Are you under the impression torchlight is a good light source? Nothing I've ever seen suggests that. Neither are candles or even some lamps. (And to make it clear, I'm not using "bad lighting" as a term-of-art.)

And the reason we're in a hurry is we're low on spell slots and not sure what else is in here with us?

Weird how you keep adding these things, are we going to be bleeding out and low on water next?

I'd used those terms earlier. If you aren't paying attention, that's on you.

It is one of the few things I can think of where speed actually matters. Your argument seems to be solely based on "we can't fight more random encounters in the endless random encounters" which... again, meh.

You're the one who's brought up random encounters, not me.
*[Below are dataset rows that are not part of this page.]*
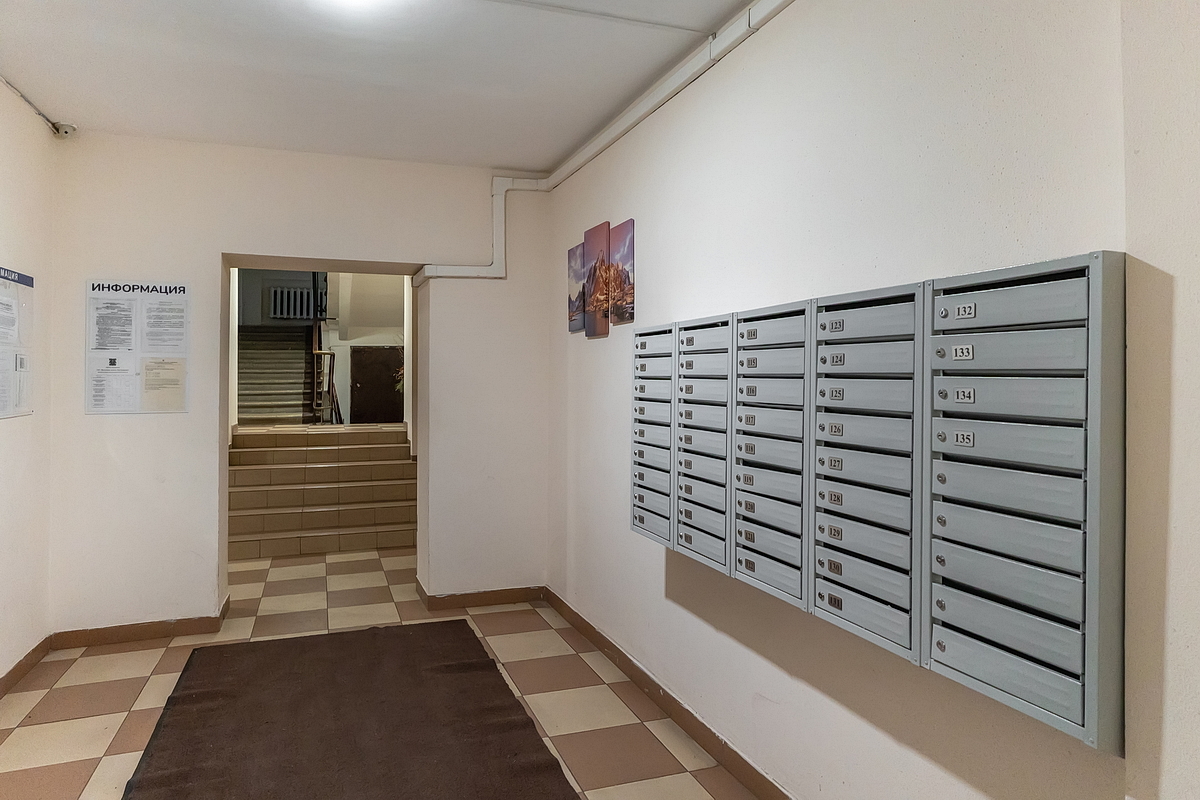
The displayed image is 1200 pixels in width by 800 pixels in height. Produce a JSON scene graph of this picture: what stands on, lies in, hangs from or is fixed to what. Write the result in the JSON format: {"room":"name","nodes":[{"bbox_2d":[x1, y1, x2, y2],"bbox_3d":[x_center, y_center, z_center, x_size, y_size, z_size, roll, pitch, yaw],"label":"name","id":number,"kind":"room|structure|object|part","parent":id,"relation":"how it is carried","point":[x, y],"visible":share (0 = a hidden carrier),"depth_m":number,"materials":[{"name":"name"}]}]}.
{"room":"entryway","nodes":[
{"label":"entryway","id":0,"kind":"room"},
{"bbox_2d":[0,78,53,691],"bbox_3d":[-1.983,-0.010,1.341,0.180,2.807,5.795,0,0,-20],"label":"left wall","id":1,"kind":"structure","parent":0,"point":[12,430],"depth_m":3.67,"materials":[{"name":"white paint"}]},
{"bbox_2d":[0,266,34,420],"bbox_3d":[-2.674,-0.219,3.431,0.019,0.685,0.670,0,0,-20],"label":"notice board","id":2,"kind":"object","parent":1,"relation":"attached to","point":[1,393],"visible":1,"depth_m":3.55,"materials":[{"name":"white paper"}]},
{"bbox_2d":[0,634,51,697],"bbox_3d":[-2.081,1.326,1.759,0.019,0.091,4.918,0,0,-20],"label":"baseboard","id":3,"kind":"structure","parent":1,"relation":"attached to","point":[17,665],"depth_m":3.64,"materials":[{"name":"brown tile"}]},
{"bbox_2d":[0,75,73,137],"bbox_3d":[-2.464,-1.365,2.812,0.130,0.101,2.455,0,0,-20],"label":"conduit","id":4,"kind":"object","parent":1,"relation":"attached to","point":[66,131],"visible":0.97,"depth_m":3.83,"materials":[{"name":"white plastic"}]},
{"bbox_2d":[269,285,317,320],"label":"radiator","id":5,"kind":"object","parent":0,"point":[278,292],"visible":0.8,"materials":[{"name":"white metal"}]},
{"bbox_2d":[47,132,553,634],"bbox_3d":[-1.737,-0.021,4.719,3.004,2.802,0.480,0,0,-20],"label":"back wall","id":6,"kind":"structure","parent":0,"point":[214,246],"depth_m":4.42,"materials":[{"name":"white paint"}]},
{"bbox_2d":[52,121,76,137],"bbox_3d":[-2.792,-1.364,3.984,0.101,0.093,0.077,0,0,-20],"label":"security camera","id":7,"kind":"object","parent":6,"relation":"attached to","point":[66,131],"visible":0.96,"depth_m":3.96,"materials":[{"name":"white"}]},
{"bbox_2d":[85,278,189,415],"bbox_3d":[-2.550,-0.241,4.221,0.484,0.725,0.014,0,0,-20],"label":"information poster","id":8,"kind":"object","parent":6,"relation":"attached to","point":[179,402],"visible":0.99,"depth_m":4.21,"materials":[{"name":"white paper"}]},
{"bbox_2d":[48,598,230,650],"bbox_3d":[-2.514,1.302,4.166,0.895,0.098,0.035,0,0,-20],"label":"baseboard","id":9,"kind":"structure","parent":6,"relation":"attached to","point":[191,619],"depth_m":4.13,"materials":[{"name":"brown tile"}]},
{"bbox_2d":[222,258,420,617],"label":"doorway","id":10,"kind":"object","parent":6,"relation":"in","point":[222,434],"visible":0.64,"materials":[{"name":"paint"}]},
{"bbox_2d":[415,581,545,610],"bbox_3d":[-0.740,1.312,4.859,0.721,0.093,0.174,0,0,-20],"label":"baseboard","id":11,"kind":"structure","parent":6,"relation":"attached to","point":[520,598],"depth_m":4.79,"materials":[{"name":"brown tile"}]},
{"bbox_2d":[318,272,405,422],"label":"hallway wall","id":12,"kind":"structure","parent":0,"point":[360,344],"depth_m":11.79,"materials":[{"name":"white paint"}]},
{"bbox_2d":[349,346,404,423],"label":"dark door","id":13,"kind":"structure","parent":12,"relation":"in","point":[383,367],"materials":[{"name":"brown wood"}]},
{"bbox_2d":[0,546,764,799],"bbox_3d":[-1.175,1.423,3.284,3.305,0.108,9.177,0,0,-20],"label":"floor","id":14,"kind":"structure","parent":0,"point":[135,714],"depth_m":3.46,"materials":[{"name":"beige tile"}]},
{"bbox_2d":[228,423,416,559],"bbox_3d":[-2.600,0.881,7.347,2.129,1.035,2.013,0,0,-20],"label":"staircase","id":15,"kind":"structure","parent":14,"relation":"on","point":[320,448],"depth_m":7.00,"materials":[{"name":"brown tile"}]},
{"bbox_2d":[120,619,582,799],"bbox_3d":[-0.909,1.356,2.774,1.440,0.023,2.855,0,0,-20],"label":"rug","id":16,"kind":"object","parent":14,"relation":"on","point":[210,698],"visible":1,"depth_m":3.06,"materials":[{"name":"brown carpet"}]},
{"bbox_2d":[0,0,764,168],"bbox_3d":[-0.618,-1.444,1.964,3.020,0.128,6.050,0,0,-20],"label":"ceiling","id":17,"kind":"structure","parent":0,"point":[517,159],"depth_m":3.29,"materials":[{"name":"white paint"}]},
{"bbox_2d":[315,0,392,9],"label":"ceiling light","id":18,"kind":"object","parent":17,"relation":"attached to","point":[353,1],"visible":0.99,"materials":[{"name":"white"}]},
{"bbox_2d":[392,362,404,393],"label":"plant","id":19,"kind":"object","parent":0,"point":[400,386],"visible":0.14,"depth_m":10.24,"materials":[{"name":"green plant"}]},
{"bbox_2d":[546,0,1199,799],"bbox_3d":[0.746,0.008,2.257,0.188,2.803,5.906,0,0,-20],"label":"right wall","id":20,"kind":"structure","parent":0,"point":[785,26],"depth_m":2.10,"materials":[{"name":"white paint"}]},
{"bbox_2d":[567,243,585,333],"bbox_3d":[-0.126,-0.567,4.403,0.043,0.484,0.271,0,0,-20],"label":"canvas picture","id":21,"kind":"object","parent":20,"relation":"attached to","point":[578,323],"visible":0.89,"depth_m":4.37},
{"bbox_2d":[583,221,611,335],"bbox_3d":[-0.012,-0.590,4.137,0.039,0.577,0.311,0,0,-20],"label":"canvas picture","id":22,"kind":"object","parent":20,"relation":"attached to","point":[602,253],"visible":0.99,"depth_m":4.10},
{"bbox_2d":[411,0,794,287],"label":"conduit pipe","id":23,"kind":"object","parent":20,"relation":"attached to","point":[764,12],"visible":0.85,"depth_m":3.70,"materials":[{"name":"white plastic"}]},
{"bbox_2d":[610,219,634,324],"bbox_3d":[0.110,-0.572,3.817,0.035,0.480,0.281,0,0,-20],"label":"canvas picture","id":24,"kind":"object","parent":20,"relation":"attached to","point":[628,248],"visible":0.99,"depth_m":3.78},
{"bbox_2d":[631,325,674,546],"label":"mailbox unit","id":25,"kind":"object","parent":20,"relation":"attached to","point":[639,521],"visible":0.6,"depth_m":3.15,"materials":[{"name":"grey metal"}]},
{"bbox_2d":[543,588,792,797],"bbox_3d":[0.557,1.327,2.428,0.018,0.095,4.938,0,0,-20],"label":"baseboard","id":26,"kind":"structure","parent":20,"relation":"attached to","point":[675,700],"depth_m":3.13,"materials":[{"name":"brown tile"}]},
{"bbox_2d":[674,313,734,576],"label":"mailbox unit","id":27,"kind":"object","parent":20,"relation":"attached to","point":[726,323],"visible":0.7,"depth_m":2.71,"materials":[{"name":"grey metal"}]},
{"bbox_2d":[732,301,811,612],"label":"mailbox unit","id":28,"kind":"object","parent":20,"relation":"attached to","point":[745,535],"visible":0.72,"depth_m":2.30,"materials":[{"name":"grey metal"}]},
{"bbox_2d":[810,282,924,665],"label":"mailbox unit","id":29,"kind":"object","parent":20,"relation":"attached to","point":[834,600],"visible":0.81,"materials":[{"name":"grey metal"}]},
{"bbox_2d":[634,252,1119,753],"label":"mailbox unit","id":30,"kind":"object","parent":20,"relation":"attached to","point":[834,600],"visible":0.98,"depth_m":1.71,"materials":[{"name":"grey metal"}]},
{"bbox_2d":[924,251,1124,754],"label":"mailbox unit","id":31,"kind":"object","parent":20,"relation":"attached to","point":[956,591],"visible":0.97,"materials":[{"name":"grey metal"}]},
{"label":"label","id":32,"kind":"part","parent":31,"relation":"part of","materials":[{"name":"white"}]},
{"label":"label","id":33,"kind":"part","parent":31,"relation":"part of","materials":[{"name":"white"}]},
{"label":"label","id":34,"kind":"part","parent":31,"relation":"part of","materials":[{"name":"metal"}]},
{"label":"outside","id":35,"kind":"structure","parent":0,"visible":0},
{"bbox_2d":[237,324,315,425],"bbox_3d":[-4.737,-0.550,10.963,1.233,2.659,3.395,0,0,-20],"label":"staircase","id":36,"kind":"structure","parent":35,"point":[294,353],"depth_m":11.07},
{"bbox_2d":[309,274,335,424],"bbox_3d":[-3.820,-0.832,10.718,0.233,2.924,2.033,0,0,-20],"label":"stair railing","id":37,"kind":"object","parent":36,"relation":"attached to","point":[332,383],"visible":0.73,"depth_m":10.31,"materials":[{"name":"black metal"}]}
]}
Encounters can come to you without them being random.

You started with "people can't find places, otherwise maps wouldn't exist" which.... yeah, I'm still willing to push back on, because it just all comes down to speed. Which assumes that the threat level never drops in an area.

No, it assumes it doesn't do so net in a situation when the reduction in opponents corresponds to reduction in resources, at least until you've seriously cleaned it down.

But, since you have zero interest in discussion 5e, and I have zero interest in discussing OD&D, let's just drop this.

Fine. Just note I'm not talking about just OD&D but any incarnation of D&D (or a number of other games) where resource consumption is a serious issue. If isn't in 5e, that's as it is, but OD&D was hardly the only game where time consumption was not your friend. In most of them mapping is either just assumed or other tools at hand are available in-character where its a nonissue. OD&D was just firmly about putting every decision and process off on players that it could (in part because character abilities were so schematic).